> Exercise prompt
In the entries that follow, find the line containing "Adding coordinates was" and the line containing "computer monitor: 10.80", then copy exactly everything from the first through the second except the pictures.
>>>>
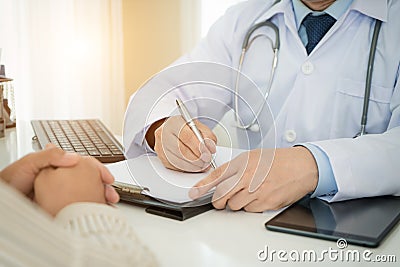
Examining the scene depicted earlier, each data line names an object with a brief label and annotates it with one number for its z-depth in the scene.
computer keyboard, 1.14
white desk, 0.62
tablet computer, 0.67
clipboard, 0.75
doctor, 0.81
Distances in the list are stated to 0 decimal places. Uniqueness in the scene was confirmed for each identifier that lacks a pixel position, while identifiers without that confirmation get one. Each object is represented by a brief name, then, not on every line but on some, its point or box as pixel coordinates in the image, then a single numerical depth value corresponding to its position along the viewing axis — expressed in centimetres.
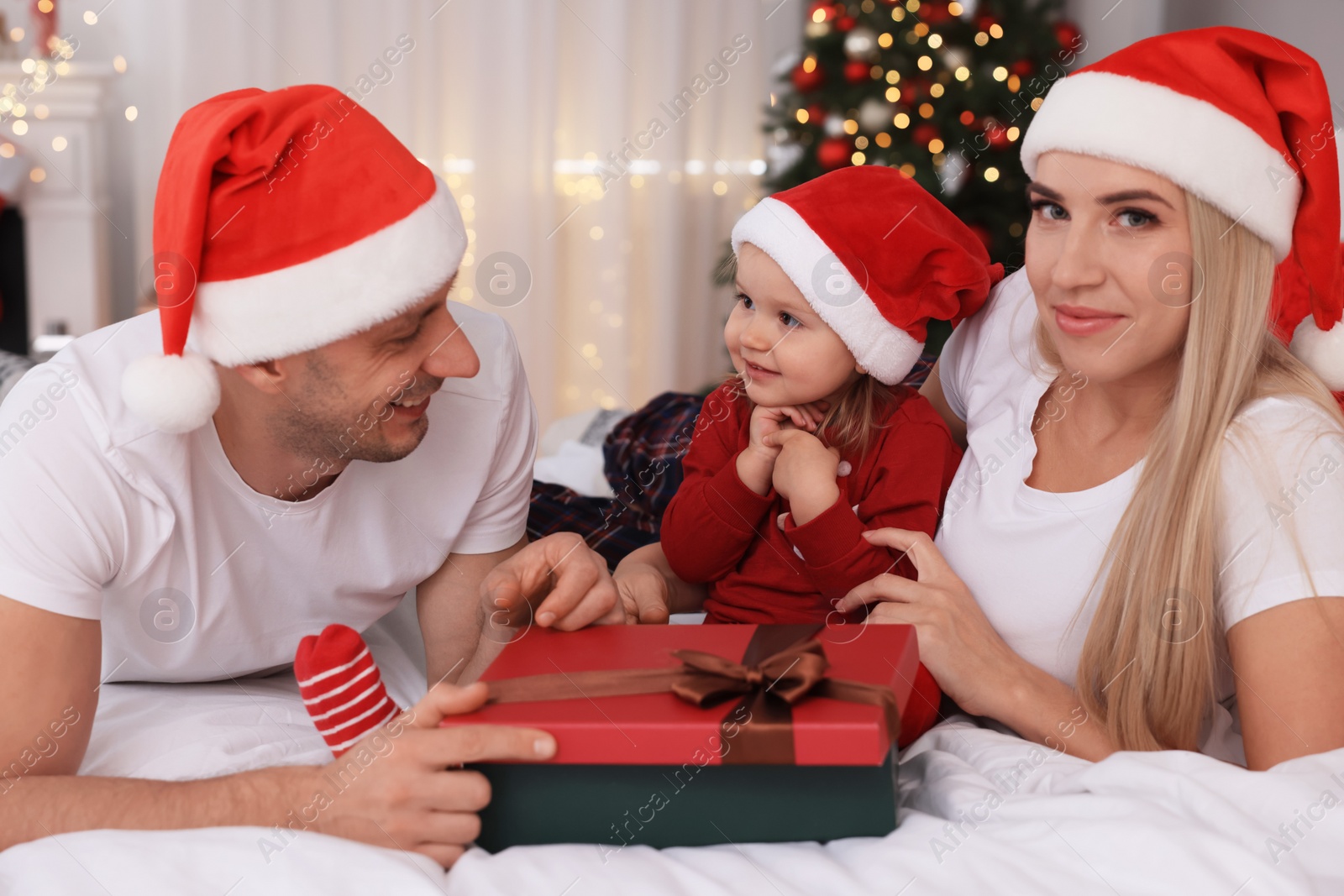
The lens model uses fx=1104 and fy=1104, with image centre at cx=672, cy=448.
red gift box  86
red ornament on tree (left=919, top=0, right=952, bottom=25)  344
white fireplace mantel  378
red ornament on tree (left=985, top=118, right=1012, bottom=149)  337
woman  105
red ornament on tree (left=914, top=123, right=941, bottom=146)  341
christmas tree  342
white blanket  82
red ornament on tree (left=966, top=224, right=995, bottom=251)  349
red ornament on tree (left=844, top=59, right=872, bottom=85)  347
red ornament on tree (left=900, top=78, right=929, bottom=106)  343
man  99
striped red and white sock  108
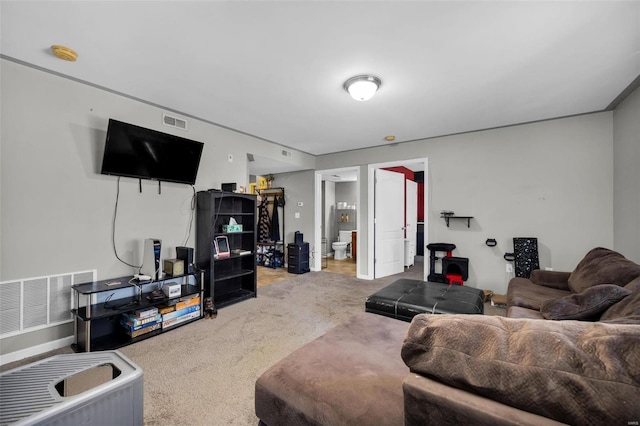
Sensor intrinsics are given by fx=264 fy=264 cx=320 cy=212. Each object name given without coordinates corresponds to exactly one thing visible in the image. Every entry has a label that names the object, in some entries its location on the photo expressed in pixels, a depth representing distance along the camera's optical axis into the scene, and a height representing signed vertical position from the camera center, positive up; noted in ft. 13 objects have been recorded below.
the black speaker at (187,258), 10.04 -1.61
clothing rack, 20.67 -0.34
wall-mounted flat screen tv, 8.61 +2.21
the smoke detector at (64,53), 6.77 +4.27
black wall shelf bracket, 13.31 -0.05
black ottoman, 7.36 -2.53
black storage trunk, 18.04 -2.92
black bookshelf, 11.16 -1.39
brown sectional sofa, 2.13 -1.54
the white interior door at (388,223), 16.72 -0.47
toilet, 23.77 -2.65
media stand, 7.70 -2.94
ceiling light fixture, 8.15 +4.09
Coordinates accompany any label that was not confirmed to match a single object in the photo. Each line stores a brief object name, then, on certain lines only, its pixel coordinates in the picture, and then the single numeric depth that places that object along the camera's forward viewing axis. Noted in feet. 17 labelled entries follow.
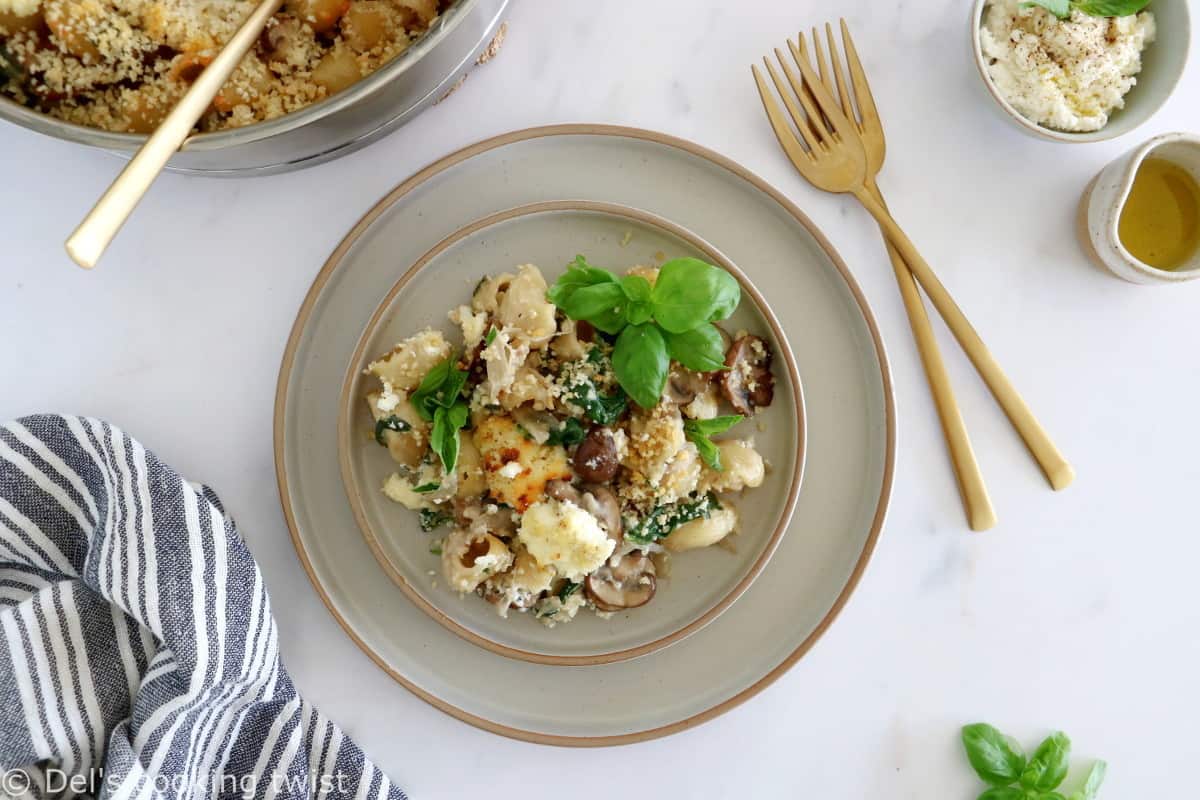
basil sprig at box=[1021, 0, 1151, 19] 2.68
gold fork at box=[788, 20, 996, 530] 2.77
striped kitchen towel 2.63
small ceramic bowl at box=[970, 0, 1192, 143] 2.69
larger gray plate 2.73
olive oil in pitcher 2.76
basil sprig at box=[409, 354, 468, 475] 2.62
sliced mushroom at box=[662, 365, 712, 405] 2.67
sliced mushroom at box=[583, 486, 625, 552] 2.63
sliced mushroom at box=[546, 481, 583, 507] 2.62
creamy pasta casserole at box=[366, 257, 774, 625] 2.58
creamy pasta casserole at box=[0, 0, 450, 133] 2.54
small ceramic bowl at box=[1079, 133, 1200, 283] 2.71
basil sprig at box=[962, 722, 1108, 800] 2.77
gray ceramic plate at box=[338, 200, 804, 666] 2.70
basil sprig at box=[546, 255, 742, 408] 2.55
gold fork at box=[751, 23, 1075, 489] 2.77
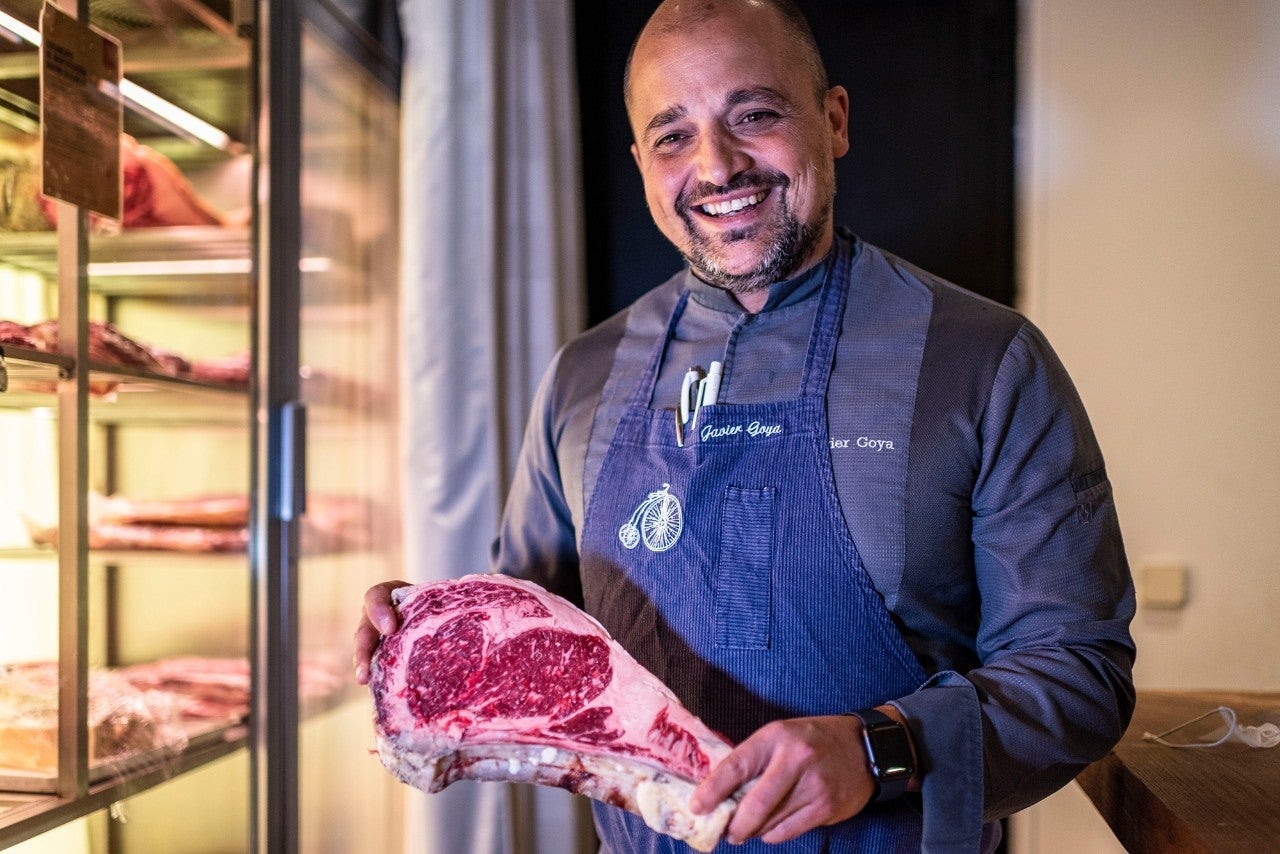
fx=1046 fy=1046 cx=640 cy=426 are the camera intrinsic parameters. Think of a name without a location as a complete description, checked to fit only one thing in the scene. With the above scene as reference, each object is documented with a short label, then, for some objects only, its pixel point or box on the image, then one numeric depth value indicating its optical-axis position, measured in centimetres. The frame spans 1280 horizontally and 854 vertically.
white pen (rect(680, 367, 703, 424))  150
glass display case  169
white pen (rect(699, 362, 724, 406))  150
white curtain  247
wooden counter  111
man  119
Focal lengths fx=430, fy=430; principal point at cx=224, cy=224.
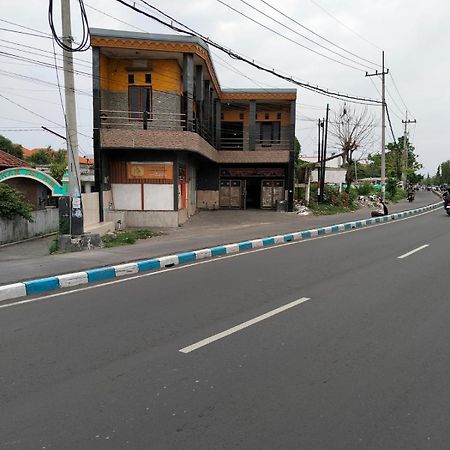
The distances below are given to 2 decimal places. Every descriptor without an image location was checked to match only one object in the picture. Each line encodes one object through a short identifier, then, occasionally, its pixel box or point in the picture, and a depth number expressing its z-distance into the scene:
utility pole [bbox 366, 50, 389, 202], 29.75
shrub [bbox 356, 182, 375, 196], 44.62
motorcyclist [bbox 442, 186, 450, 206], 25.27
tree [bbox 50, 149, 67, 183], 35.48
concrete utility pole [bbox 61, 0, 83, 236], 11.34
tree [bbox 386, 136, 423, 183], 70.75
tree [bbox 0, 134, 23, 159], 52.28
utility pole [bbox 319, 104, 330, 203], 30.76
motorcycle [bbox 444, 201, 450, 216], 25.12
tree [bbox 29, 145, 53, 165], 58.89
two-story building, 17.58
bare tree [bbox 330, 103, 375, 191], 38.98
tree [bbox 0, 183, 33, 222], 15.94
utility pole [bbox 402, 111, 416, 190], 57.61
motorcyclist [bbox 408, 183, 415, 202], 45.31
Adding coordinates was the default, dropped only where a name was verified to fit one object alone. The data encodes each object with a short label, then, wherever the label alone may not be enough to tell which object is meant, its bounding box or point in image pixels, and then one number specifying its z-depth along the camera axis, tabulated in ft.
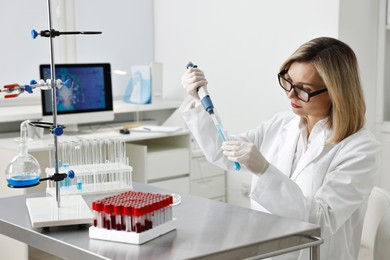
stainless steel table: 4.26
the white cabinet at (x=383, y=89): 11.62
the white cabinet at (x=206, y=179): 12.23
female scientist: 5.30
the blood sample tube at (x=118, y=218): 4.42
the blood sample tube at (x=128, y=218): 4.38
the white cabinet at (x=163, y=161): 11.21
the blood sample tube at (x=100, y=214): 4.50
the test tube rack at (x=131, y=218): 4.38
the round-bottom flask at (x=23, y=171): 5.05
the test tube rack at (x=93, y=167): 6.08
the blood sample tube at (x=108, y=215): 4.45
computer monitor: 10.80
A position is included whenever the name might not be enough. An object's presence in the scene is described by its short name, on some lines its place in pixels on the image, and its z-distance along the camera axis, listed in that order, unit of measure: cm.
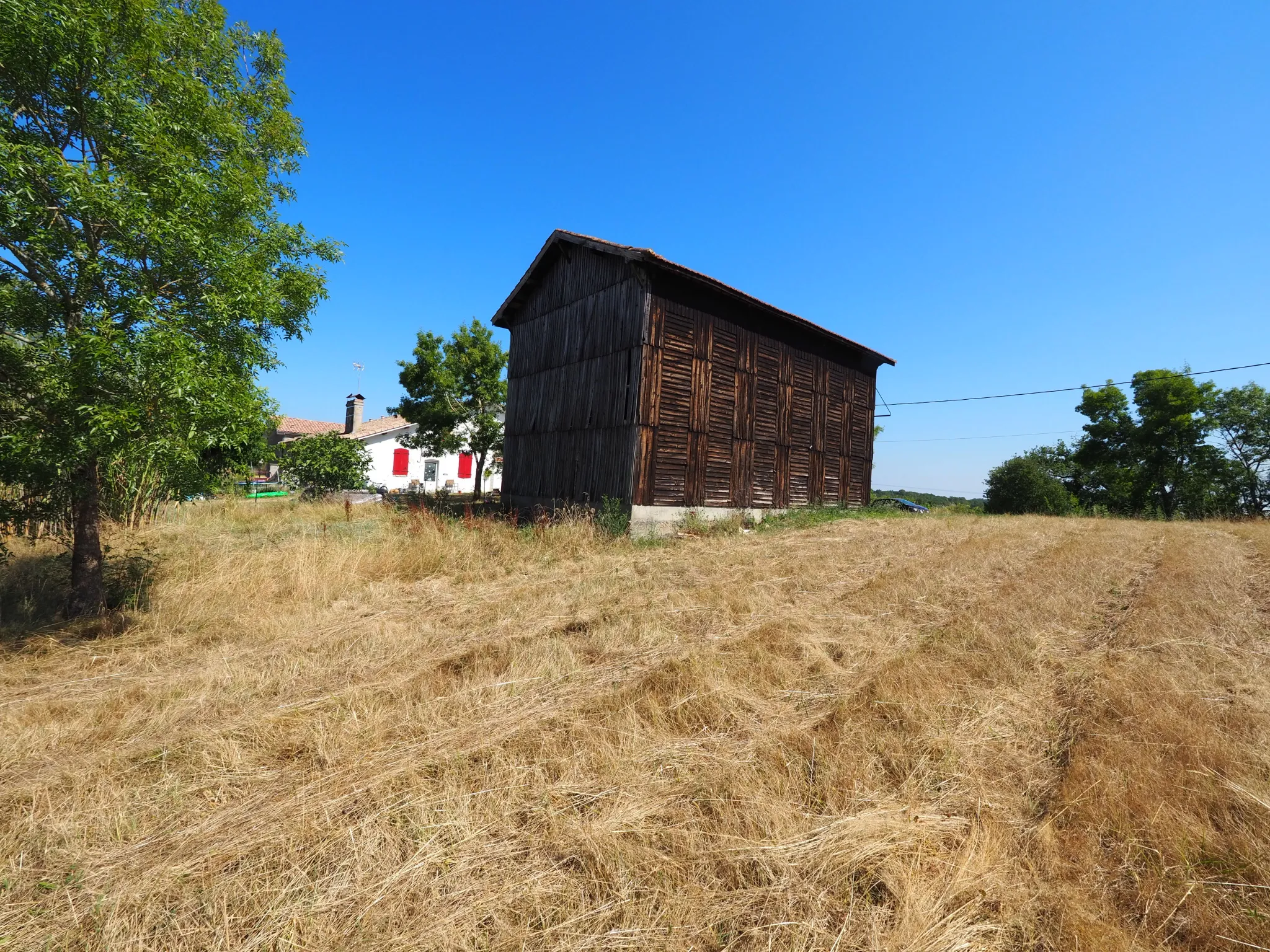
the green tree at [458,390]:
<<<<
> Your solution
Adding coordinates was the default, dropped only where a name was verified to fit one object alone. The data encodes each object with a short label, then, wherever the label alone may not be enough to tell which object is meant, its bounding box or point in image pixels, and then one number specifying its z-depth along the camera axis, tabulated in ft.
stainless steel table: 4.26
the white cabinet at (x=383, y=89): 11.62
the white cabinet at (x=206, y=179): 12.23
female scientist: 5.30
the blood sample tube at (x=118, y=218): 4.42
the blood sample tube at (x=128, y=218): 4.38
the white cabinet at (x=163, y=161): 11.21
the blood sample tube at (x=100, y=214): 4.50
the test tube rack at (x=131, y=218): 4.38
the round-bottom flask at (x=23, y=171): 5.05
the test tube rack at (x=93, y=167): 6.08
the blood sample tube at (x=108, y=215): 4.45
computer monitor: 10.80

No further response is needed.